Statistics, lies and the case for experts
A colleague recently sent me this interesting article on how statistics are losing their power in a ‘post-truth’, privatised ‘big data’ society whereby the exponential growth of data is held in private hands unwilling to make data public.
Of course, knowledge is power and our ability to gain knowledge is in a large part based on our ability to convert data to information and information to knowledge. From there, we can make informed decisions.
At .id, we are frequently discussing the future of decision making, our data needs, and the needs of our clients. Some of our conclusions are:
- No matter how big data gets, it’s useless unless it can help answer important questions.
- Offering our clients the best quality data in a timely and compelling way is not negotiable.
- Sharing data and knowledge in the public domain enables a common basis on which facts and truths can be shared and debated, (and hopefully reasonably concluded upon).
- Data and information, no matter how compellingly presented using technological tools, requires considerable expertise for interpretation and conversion into good decision making.
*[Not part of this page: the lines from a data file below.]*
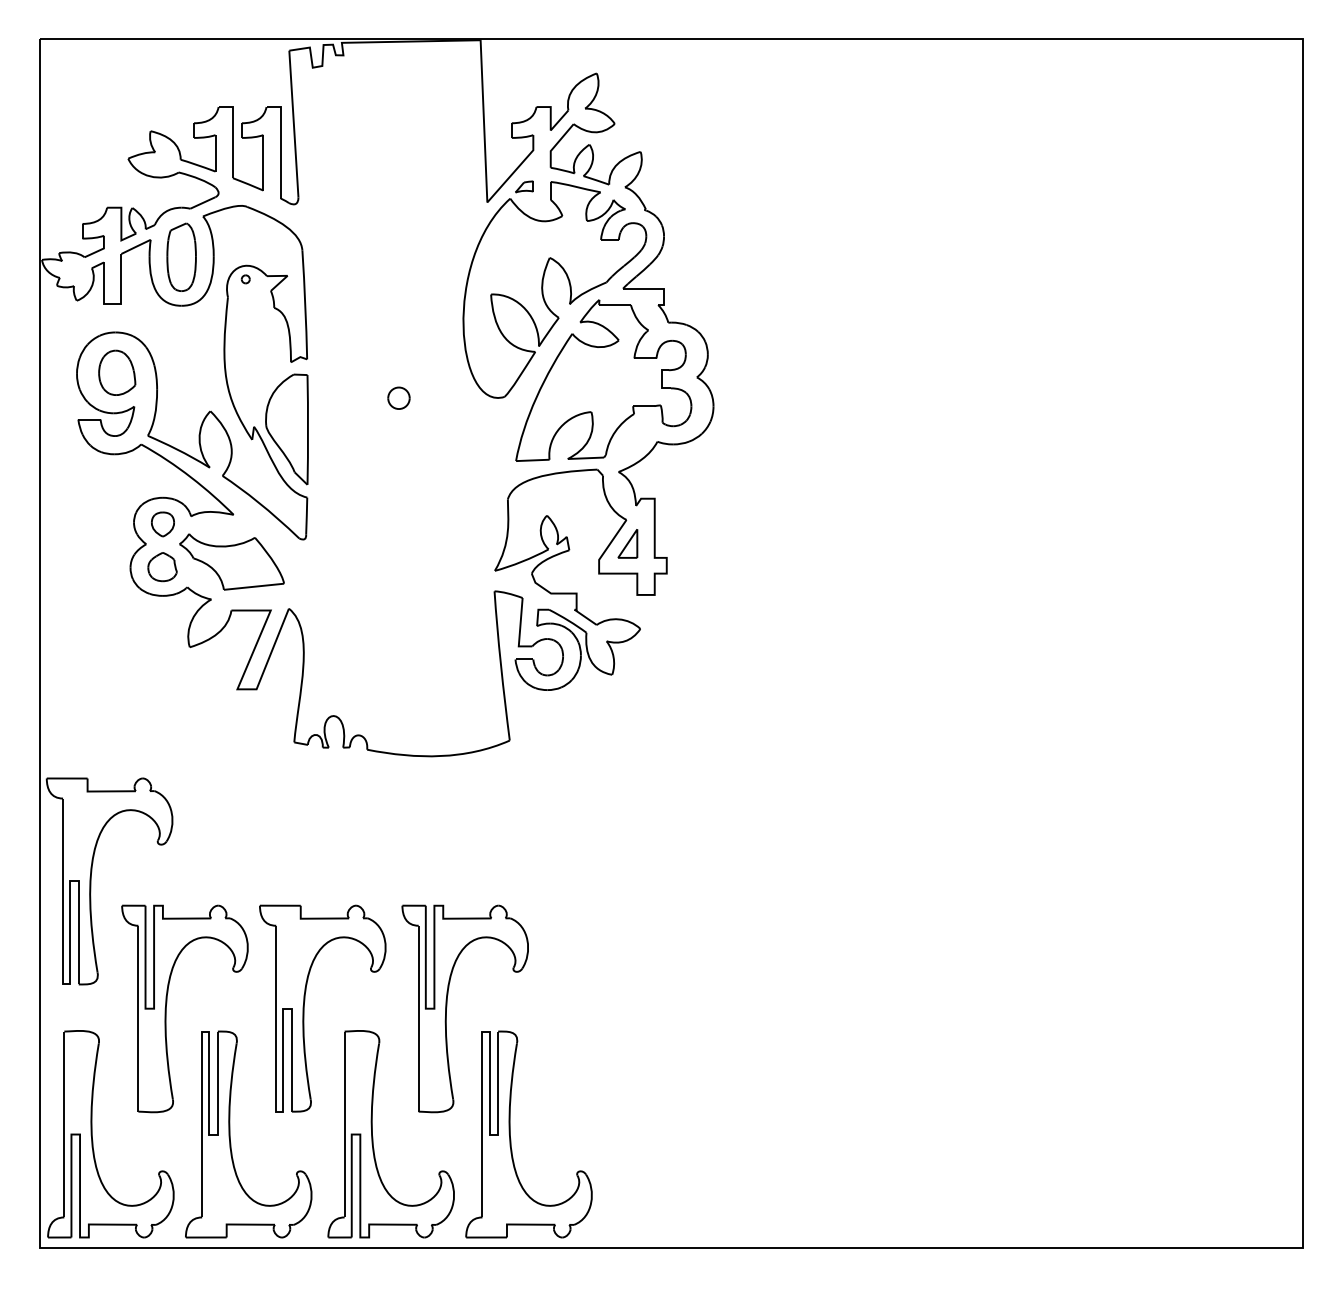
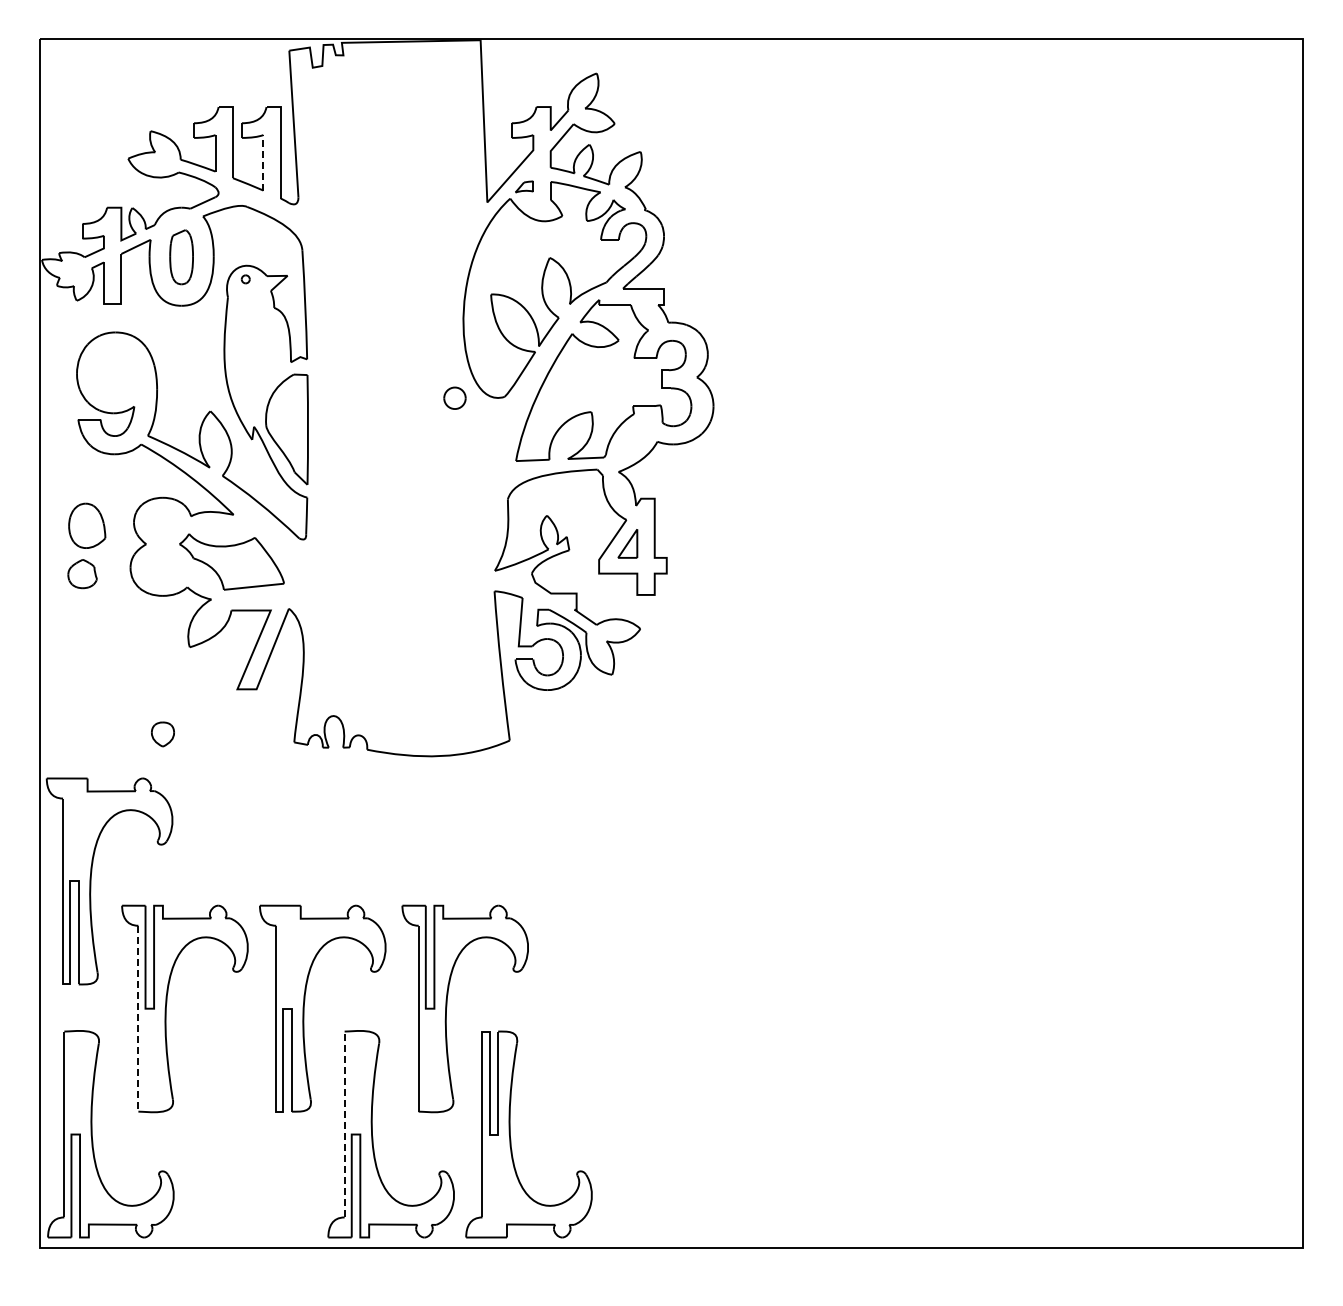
line at (263, 162): solid -> dashed
part at (181, 256) size: 31x70 px -> 25x57 px
part at (117, 372) position: (117, 372) -> (87, 525)
part at (398, 397) position: (398, 397) -> (454, 397)
part at (162, 524) position: (162, 524) -> (162, 734)
part at (162, 567) position: (162, 567) -> (82, 574)
line at (138, 1018): solid -> dashed
line at (344, 1124): solid -> dashed
part at (230, 1134): present -> none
On this last point, while we are hard at work providing ongoing technological improvements to the way we deliver data and information, we are working equally hard to offer excellent consulting services. In a ‘post-truth’ ‘big data’ environment, our ability to collaborate with our clients to apply our expertise is, I believe, central to what we do. However, the ability to undertake the conversion of data to knowledge and knowledge into good decisions nevertheless requires considerable expertise.